There are of course tantalising signs that planets may have once harboured life, such as the evidence of water on Mars. Water is fundamental to life as ‘we know’ it, but this isn’t as satisfactory as finding proof. Chemical signatures such as the presence of methane have been detected, but these results are ambiguous as it’s not just biological processes that produce the gas. Supposed fossils of alien microbial life are equally contentious.

There are many scientists who think that if there is life on another nearby planet, for example Mars, it will probably be microbial and exist just below the surface, where liquid water might be widespread.

Alien DNA

Prof Gary Ruvkun, a microbiologist at Harvard Medical School is hoping to send a DNA amplifier and sequencer to the planet Mars to find alien DNA. The project is supported by the space Agency NASA and labours under the title of the Search for Extraterrestrial Genomes (SETG). Ruvkun’s gamble is that life on Earth and Mars shared a common heritage and therefore DNA on both planets should be roughly the same. Though others argue that if there is life on the red planet, it may have evolved independently.

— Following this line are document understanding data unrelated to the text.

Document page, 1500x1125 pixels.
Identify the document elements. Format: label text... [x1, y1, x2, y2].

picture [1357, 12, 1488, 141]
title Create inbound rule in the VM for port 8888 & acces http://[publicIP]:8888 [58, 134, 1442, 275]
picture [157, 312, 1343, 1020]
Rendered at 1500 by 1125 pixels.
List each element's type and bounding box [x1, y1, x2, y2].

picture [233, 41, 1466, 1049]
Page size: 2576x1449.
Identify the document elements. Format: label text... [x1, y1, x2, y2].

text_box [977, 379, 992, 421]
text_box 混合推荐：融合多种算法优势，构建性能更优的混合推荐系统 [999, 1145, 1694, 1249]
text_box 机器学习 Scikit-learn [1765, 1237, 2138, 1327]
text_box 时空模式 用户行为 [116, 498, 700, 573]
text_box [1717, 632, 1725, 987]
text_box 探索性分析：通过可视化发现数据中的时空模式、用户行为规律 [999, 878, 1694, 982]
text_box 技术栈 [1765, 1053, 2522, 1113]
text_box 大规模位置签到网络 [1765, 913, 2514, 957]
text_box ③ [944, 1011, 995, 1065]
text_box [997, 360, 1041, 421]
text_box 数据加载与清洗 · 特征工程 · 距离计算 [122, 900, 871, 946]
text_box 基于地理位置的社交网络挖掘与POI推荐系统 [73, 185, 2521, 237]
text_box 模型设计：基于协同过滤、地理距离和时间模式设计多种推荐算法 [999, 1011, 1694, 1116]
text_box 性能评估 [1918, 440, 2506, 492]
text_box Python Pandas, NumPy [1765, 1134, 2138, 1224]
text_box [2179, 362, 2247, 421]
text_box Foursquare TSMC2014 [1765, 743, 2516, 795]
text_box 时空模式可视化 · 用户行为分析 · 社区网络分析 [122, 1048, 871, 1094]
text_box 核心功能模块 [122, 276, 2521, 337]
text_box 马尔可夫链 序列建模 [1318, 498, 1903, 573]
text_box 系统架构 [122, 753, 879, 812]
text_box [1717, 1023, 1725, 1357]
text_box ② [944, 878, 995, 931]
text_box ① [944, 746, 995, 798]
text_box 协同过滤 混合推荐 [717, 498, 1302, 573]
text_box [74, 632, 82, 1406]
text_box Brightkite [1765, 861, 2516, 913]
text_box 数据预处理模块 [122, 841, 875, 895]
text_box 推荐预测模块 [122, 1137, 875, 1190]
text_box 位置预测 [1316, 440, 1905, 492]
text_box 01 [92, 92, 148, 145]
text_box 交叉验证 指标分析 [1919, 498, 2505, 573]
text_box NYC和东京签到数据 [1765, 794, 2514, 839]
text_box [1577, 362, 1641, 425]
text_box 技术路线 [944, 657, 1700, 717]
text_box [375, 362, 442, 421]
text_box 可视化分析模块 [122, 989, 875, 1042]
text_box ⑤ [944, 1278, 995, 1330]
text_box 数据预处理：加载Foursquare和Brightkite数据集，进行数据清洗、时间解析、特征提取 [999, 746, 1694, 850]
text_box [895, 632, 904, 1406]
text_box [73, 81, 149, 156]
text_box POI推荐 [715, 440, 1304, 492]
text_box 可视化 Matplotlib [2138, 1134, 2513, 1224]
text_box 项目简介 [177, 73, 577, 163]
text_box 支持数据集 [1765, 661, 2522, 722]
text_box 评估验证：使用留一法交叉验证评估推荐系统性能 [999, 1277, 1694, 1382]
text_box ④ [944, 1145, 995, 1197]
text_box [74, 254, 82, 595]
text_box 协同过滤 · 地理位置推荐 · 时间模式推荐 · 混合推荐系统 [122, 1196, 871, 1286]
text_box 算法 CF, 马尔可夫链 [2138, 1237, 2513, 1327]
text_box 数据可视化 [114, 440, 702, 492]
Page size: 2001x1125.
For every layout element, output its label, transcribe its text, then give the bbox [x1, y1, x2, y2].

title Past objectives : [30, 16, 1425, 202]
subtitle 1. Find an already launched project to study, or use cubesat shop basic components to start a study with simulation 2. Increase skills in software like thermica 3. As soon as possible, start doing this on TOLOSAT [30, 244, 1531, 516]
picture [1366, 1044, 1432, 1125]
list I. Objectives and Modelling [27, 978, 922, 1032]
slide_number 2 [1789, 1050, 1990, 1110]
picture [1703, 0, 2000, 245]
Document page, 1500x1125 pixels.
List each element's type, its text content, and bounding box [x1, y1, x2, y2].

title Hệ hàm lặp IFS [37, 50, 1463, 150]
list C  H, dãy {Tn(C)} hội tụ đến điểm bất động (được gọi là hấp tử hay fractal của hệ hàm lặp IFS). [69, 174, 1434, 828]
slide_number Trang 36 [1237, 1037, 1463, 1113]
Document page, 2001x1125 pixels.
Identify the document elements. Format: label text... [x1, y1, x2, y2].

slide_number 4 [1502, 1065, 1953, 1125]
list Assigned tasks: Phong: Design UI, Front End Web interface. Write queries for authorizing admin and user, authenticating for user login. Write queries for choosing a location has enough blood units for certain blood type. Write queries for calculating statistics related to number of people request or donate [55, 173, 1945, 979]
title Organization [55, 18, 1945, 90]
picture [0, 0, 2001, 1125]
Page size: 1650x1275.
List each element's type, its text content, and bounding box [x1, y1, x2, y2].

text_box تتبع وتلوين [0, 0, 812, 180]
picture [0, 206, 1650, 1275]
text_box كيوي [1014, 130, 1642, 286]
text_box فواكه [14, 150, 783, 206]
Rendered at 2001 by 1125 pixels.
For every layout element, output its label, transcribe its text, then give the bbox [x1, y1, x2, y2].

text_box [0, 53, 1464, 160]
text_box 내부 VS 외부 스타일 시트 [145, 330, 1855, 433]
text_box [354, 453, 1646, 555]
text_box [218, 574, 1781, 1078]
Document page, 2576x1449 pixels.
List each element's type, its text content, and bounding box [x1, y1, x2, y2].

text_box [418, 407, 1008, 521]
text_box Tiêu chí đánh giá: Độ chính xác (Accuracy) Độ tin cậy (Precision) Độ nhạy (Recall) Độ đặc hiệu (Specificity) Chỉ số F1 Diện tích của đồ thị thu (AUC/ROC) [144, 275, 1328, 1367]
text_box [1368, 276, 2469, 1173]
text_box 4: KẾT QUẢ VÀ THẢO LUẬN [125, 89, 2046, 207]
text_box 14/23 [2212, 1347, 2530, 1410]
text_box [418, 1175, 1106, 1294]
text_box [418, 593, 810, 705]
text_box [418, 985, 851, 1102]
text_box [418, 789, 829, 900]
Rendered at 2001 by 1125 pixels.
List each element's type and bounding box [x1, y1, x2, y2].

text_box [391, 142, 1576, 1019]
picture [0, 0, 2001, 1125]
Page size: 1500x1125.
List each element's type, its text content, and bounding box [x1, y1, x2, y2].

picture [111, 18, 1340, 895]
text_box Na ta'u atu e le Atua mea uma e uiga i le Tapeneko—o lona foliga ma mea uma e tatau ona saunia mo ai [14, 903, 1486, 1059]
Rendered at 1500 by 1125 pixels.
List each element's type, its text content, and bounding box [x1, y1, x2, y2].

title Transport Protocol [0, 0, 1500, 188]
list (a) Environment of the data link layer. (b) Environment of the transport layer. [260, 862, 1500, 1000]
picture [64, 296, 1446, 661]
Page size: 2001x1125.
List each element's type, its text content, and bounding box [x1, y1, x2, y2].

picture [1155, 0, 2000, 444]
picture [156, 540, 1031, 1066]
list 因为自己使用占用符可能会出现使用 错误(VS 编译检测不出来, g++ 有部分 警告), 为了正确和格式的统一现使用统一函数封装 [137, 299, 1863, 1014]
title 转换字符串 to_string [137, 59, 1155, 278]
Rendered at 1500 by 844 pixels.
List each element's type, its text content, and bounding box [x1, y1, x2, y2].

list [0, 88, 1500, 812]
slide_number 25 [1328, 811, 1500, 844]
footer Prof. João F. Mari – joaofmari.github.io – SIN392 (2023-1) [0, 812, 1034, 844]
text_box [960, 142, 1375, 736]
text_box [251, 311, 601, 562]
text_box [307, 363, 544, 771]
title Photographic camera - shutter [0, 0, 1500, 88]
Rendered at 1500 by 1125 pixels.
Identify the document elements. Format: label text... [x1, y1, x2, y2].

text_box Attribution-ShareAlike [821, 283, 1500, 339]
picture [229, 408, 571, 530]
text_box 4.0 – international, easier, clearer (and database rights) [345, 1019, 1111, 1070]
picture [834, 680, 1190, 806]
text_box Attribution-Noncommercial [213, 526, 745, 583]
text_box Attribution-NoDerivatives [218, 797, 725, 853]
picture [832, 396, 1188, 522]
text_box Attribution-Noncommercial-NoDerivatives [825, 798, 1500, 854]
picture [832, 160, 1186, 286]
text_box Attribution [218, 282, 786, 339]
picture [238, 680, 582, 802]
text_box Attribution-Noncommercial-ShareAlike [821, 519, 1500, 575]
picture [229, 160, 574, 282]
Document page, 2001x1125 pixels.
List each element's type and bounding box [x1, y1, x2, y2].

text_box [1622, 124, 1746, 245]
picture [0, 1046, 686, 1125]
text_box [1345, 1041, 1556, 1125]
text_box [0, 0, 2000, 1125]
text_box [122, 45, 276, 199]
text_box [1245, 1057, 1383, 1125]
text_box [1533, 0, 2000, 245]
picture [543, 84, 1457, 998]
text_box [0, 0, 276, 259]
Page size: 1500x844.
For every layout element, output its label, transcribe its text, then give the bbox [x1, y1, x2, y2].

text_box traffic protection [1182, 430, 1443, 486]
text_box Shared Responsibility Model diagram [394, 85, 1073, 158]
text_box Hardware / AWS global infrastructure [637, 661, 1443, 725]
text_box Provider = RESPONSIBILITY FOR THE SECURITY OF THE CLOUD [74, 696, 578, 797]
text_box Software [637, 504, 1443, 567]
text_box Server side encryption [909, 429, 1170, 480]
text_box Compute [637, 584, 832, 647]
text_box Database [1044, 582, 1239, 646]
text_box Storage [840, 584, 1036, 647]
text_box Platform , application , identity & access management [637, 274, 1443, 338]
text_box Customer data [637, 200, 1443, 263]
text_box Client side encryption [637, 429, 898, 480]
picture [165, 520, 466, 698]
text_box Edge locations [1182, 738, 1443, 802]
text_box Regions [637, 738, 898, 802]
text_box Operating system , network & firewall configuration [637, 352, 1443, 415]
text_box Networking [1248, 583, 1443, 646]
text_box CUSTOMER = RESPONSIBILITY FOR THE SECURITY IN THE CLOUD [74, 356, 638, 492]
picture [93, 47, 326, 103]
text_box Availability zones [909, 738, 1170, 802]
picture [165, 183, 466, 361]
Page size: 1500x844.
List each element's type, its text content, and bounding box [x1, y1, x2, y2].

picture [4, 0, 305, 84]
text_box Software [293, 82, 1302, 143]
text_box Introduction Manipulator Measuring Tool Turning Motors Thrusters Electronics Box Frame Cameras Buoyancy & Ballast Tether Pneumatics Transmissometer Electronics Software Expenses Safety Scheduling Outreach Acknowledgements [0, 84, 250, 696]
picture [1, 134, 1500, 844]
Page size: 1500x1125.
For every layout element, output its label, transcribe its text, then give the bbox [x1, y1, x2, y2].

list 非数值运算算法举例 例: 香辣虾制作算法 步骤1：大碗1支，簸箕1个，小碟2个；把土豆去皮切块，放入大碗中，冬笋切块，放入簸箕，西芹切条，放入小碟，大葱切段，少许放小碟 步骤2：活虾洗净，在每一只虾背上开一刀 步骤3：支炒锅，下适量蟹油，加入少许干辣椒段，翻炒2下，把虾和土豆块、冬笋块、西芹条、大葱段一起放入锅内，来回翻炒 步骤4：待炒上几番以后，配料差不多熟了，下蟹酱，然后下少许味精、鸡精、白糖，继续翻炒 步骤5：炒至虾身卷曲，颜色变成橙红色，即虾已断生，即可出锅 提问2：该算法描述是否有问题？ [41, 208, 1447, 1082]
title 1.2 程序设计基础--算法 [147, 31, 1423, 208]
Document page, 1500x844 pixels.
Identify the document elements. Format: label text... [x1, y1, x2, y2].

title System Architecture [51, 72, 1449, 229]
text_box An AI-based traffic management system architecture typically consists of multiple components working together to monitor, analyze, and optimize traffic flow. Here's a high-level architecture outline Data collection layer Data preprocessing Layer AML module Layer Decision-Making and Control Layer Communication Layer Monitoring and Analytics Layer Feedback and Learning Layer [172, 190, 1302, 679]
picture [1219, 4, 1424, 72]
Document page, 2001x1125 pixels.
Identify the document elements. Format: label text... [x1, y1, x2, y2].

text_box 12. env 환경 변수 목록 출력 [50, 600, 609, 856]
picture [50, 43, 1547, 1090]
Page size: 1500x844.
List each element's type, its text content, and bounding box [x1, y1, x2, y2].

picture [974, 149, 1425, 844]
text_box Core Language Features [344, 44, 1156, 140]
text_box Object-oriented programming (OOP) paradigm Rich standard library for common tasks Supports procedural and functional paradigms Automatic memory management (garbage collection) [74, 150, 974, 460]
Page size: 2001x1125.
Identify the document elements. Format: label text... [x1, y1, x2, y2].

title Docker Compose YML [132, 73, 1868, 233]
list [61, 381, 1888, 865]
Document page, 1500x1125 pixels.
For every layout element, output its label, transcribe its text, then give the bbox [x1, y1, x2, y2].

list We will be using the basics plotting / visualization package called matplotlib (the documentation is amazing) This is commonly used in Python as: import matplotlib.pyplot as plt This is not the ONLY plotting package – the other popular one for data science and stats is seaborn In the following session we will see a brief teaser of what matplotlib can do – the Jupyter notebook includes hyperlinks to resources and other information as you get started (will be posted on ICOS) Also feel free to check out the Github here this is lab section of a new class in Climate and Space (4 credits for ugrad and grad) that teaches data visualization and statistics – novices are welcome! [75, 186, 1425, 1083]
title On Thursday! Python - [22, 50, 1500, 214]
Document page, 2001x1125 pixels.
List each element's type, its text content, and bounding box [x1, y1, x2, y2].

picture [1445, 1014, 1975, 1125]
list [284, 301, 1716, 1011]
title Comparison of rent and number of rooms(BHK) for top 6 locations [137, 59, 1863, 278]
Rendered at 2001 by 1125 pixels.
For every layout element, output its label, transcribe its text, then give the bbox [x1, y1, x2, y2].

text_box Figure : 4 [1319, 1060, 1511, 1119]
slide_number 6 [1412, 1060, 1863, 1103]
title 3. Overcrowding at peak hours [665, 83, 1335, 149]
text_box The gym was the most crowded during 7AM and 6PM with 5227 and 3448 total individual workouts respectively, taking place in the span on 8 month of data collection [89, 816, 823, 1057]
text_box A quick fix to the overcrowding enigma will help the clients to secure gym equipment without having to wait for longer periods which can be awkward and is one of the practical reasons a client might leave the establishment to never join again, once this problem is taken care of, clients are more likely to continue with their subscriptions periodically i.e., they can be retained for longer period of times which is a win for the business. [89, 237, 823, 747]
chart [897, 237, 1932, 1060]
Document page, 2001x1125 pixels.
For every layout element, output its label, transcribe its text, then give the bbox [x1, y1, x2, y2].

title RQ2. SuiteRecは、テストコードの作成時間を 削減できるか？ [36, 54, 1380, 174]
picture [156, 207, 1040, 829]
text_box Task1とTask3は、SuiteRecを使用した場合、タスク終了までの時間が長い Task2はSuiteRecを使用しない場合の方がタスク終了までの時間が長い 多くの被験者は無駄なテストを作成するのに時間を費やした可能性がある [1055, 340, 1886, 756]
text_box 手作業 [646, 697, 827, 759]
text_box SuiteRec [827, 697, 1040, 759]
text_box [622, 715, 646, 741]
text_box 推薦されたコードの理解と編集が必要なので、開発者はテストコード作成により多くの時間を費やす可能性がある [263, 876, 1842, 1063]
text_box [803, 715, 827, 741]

The device is still in its developmental stages but alien DNA could be detected by first burrowing into the Martian soil, and collecting a soil and water sample. Ruvkun’s creation would then mix the sample with a dye that fluoresces when it binds to DNA. Fluoresence would highlight the presence of DNA which could then be amplified. Ruvkun is not sure yet which technologies will be used to decode this DNA, but it could be something that emerges from the $1000 dollar complete human genome race.

Alien Evidence

The scientists will amplify and analyse a gene called the 16S ribosomal RNA subunit. The reason for picking this gene is that it has barely mutated over the 4 billion years that life has existed on this planet. It therefore provides a useful tool to study evolutionary relationships between distantly related organisms.

Martian 16S ribosomal subunit RNA will be compared with sequences from organisms on Earth. There is a school of thought that Earth and Mars may have exchanged life some 3-4 billion years ago when large impacts threw lumps of each planet into space. If this happened then it would be expected that any Martian DNA would resemble an island species, distinct from mainland (i.e. Earth) DNA. If the genetic material appears to be too similar to each other then this could be evidence of contamination and not of ET.

Alien Mission

Ruvken and his team are hoping to bag a place on a future Mars mission scheduled for 2018. In the meantime the next few years will be spent road testing the technology in various locations on this planet that have Mars-like conditions, such as dry valleys in Antarctica.